* Selected text
*** Begin section ***

We’re bodily 19, and we are Dutch.
Besides DID, we also have autism, FND, and strongly suspect NPD + BPD. We suspect PPD, too.
-> Our FND causes severe brain fog and our autism causes bizarre thinking, so if you see weirdly structured sentences, or jumps in logic that don’t quite make sense, that’s why.
Our frequent fronters CONSTANTLY change so I can’t really list any because I’ll INEVITABLY forget to update it so, uh- yeah.
PLEASE please please send asks, I love attention and I’m very open about my system — I love talking about it! I am open to talking about basically anything, so feel free to send whatever you can think of.
Other blogs
@darkest-shade-of-light <- main blog, I follow and like from there
@traumaedge <- vent blog, for my darker thoughts
@ragdoll1745 <- art blog. gets posted to every like, once in a blue moon
DNI/BYF
I don’t have a DNI. That’s because I will just block you if you make me uncomfortable, but that doesn’t happen quickly. Just be respectful of each other.

*** End section ***

* Exercise A
According to the blog bio, which linked blog is used for darker thoughts?
* Exercise B
Reproduce the blog bio starting with "Our frequent fronters" and going on through "can think of.".
* Exercise C
Proceed with the blog bio from where it stops.

* Entries shown
*** Begin section ***

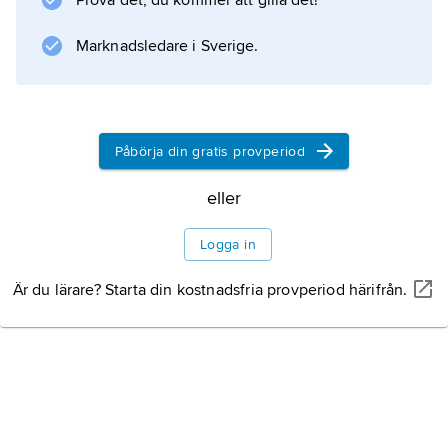
Prova det, du kommer att gilla det!
huvudrollen i hans version av ”En
herrgårdssägen”, som gjordes för TV
Marknadsledare i Sverige.
Information om artikeln
Påbörja din gratis provperiod
eller
Logga in
Är du lärare? Starta din kostnadsfria provperiod härifrån.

*** End section ***

* Written answer A
@traumaedge, the vent blog.

* Written answer B
Our frequent fronters CONSTANTLY change so I can’t really list any because I’ll INEVITABLY forget to update it so, uh- yeah.
PLEASE please please send asks, I love attention and I’m very open about my system — I love talking about it! I am open to talking about basically anything, so feel free to send whatever you can think of.

* Written answer C
I am firmly against things such as the term narc abuse, and other forms of stigma against cluster B people. If you believe in narc abuse, or that having a cluster B disorder inherently makes someone abusive, this is not a safe place for you.
I do not engage in syscourse. It stresses me out, and I’d like to keep it away from my blog.
(One thing I am uncomfortable with is those people who joke about cults. You’re on thin ice.)
This post is a big ass WIP so don’t mind the appearance of it too much — it’s being worked on. Lol.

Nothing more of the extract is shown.